-------- Records --------
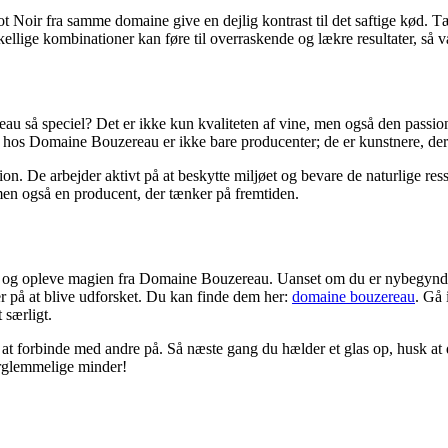
not Noir fra samme domaine give en dejlig kontrast til det saftige kød. 
lige kombinationer kan føre til overraskende og lækre resultater, så v
å speciel? Det er ikke kun kvaliteten af vine, men også den passion og
s Domaine Bouzereau er ikke bare producenter; de er kunstnere, der stræ
 De arbejder aktivt på at beskytte miljøet og bevare de naturlige ress
en også en producent, der tænker på fremtiden.
den og opleve magien fra Domaine Bouzereau. Uanset om du er nybegynder e
r på at blive udforsket. Du kan finde dem her:
domaine bouzereau
. Gå 
 særligt.
at forbinde med andre på. Så næste gang du hælder et glas op, husk at de
forglemmelige minder!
--------
Problem to work on: Quote, without any change, each line from the one that contains "en også en producent, der" through the end of the material.

Task result:
en også en producent, der tænker på fremtiden.
den og opleve magien fra Domaine Bouzereau. Uanset om du er nybegynder e
r på at blive udforsket. Du kan finde dem her:
domaine bouzereau
. Gå 
 særligt.
at forbinde med andre på. Så næste gang du hælder et glas op, husk at de
forglemmelige minder!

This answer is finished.